-- START --

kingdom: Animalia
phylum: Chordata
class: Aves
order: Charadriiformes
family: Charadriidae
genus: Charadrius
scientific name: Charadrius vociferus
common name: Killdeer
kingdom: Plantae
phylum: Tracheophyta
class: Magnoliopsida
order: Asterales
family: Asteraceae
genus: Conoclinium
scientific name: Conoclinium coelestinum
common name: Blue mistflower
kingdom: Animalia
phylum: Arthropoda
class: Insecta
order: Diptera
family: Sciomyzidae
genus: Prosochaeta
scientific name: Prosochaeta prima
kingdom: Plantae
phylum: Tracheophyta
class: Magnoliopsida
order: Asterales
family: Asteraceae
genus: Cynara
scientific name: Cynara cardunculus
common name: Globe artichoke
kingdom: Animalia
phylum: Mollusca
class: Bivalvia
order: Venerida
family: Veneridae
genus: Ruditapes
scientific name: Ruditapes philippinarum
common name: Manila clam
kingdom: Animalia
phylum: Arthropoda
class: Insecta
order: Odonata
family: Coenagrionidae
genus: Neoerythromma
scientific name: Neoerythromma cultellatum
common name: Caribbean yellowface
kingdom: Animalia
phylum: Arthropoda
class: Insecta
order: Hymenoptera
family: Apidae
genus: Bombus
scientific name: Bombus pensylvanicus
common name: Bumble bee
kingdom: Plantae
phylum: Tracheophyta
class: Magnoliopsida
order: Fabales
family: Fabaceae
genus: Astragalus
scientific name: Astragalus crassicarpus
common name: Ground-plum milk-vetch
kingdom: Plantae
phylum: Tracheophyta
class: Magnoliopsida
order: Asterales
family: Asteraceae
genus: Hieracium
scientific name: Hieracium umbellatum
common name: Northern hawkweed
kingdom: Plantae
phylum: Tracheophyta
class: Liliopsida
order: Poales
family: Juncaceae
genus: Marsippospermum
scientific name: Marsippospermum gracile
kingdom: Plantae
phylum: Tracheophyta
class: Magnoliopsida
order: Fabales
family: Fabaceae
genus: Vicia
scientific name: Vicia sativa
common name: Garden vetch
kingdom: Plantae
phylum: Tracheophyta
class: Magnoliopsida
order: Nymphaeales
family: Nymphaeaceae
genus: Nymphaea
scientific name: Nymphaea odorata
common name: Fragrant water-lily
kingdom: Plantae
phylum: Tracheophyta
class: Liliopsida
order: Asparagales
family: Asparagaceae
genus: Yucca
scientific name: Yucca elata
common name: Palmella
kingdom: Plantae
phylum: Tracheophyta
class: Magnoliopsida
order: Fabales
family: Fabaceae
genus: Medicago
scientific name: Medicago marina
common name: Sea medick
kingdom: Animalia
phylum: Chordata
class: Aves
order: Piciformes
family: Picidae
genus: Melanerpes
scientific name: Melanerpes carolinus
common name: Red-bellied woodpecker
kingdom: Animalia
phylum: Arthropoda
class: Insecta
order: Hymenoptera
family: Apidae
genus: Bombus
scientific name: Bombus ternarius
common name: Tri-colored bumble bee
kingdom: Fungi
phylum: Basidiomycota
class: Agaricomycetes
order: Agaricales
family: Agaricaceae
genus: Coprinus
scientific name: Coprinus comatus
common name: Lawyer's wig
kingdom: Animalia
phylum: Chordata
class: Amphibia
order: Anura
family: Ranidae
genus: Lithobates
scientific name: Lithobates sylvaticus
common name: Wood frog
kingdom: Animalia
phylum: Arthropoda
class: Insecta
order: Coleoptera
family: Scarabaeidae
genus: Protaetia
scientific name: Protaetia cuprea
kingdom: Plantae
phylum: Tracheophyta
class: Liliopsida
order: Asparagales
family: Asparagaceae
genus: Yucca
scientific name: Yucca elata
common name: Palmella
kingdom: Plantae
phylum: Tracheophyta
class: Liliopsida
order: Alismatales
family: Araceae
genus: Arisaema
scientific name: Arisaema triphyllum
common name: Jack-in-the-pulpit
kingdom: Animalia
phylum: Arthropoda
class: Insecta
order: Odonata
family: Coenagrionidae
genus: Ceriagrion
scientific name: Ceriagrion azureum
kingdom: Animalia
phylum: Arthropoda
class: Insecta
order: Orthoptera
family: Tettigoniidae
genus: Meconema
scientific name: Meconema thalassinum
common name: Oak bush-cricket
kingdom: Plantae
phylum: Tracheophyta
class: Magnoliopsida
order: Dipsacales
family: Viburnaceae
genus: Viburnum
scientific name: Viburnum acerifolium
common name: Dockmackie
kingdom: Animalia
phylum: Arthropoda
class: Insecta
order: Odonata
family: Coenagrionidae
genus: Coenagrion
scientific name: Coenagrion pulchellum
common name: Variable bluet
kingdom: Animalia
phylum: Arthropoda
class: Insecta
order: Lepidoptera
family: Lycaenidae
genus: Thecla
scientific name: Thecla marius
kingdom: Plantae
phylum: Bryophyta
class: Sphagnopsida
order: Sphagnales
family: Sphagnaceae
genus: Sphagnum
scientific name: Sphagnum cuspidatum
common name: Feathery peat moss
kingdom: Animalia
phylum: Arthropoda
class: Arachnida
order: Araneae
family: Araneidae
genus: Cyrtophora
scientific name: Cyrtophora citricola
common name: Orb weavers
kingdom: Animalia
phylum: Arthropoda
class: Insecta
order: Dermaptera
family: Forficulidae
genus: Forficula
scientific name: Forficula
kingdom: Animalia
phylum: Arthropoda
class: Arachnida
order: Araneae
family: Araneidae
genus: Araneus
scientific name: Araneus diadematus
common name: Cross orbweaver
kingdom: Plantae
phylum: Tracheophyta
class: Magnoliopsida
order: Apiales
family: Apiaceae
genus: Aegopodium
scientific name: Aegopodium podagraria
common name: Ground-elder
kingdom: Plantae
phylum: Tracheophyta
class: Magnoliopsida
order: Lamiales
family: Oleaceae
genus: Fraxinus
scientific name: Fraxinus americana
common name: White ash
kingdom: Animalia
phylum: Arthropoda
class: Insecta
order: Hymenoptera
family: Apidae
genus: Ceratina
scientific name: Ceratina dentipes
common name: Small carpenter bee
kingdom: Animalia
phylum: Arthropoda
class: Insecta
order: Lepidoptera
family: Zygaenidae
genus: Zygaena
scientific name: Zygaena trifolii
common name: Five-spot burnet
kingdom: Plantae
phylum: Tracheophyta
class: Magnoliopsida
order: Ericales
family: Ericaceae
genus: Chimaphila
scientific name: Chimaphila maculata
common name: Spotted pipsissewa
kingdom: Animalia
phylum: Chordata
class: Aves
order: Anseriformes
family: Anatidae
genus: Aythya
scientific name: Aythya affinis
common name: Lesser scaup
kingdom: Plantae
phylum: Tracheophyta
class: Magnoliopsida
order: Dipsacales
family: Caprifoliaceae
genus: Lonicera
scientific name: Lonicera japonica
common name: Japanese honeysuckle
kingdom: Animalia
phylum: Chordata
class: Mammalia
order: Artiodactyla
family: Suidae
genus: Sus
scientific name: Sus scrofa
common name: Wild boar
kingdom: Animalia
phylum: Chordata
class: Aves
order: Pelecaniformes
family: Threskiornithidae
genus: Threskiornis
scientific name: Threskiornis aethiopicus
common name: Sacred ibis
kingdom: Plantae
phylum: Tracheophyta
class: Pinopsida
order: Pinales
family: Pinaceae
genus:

-- END --

__Requirements__: Begin at the line in the records above that has "genus: Medicago" and stop after the line that has "kingdom: Fungi". Give only those lines again, changing "common name" to "vernacular name" wherever it appears and leaving everything else the same.

__Answer for the task__:
genus: Medicago
scientific name: Medicago marina
vernacular name: Sea medick
kingdom: Animalia
phylum: Chordata
class: Aves
order: Piciformes
family: Picidae
genus: Melanerpes
scientific name: Melanerpes carolinus
vernacular name: Red-bellied woodpecker
kingdom: Animalia
phylum: Arthropoda
class: Insecta
order: Hymenoptera
family: Apidae
genus: Bombus
scientific name: Bombus ternarius
vernacular name: Tri-colored bumble bee
kingdom: Fungi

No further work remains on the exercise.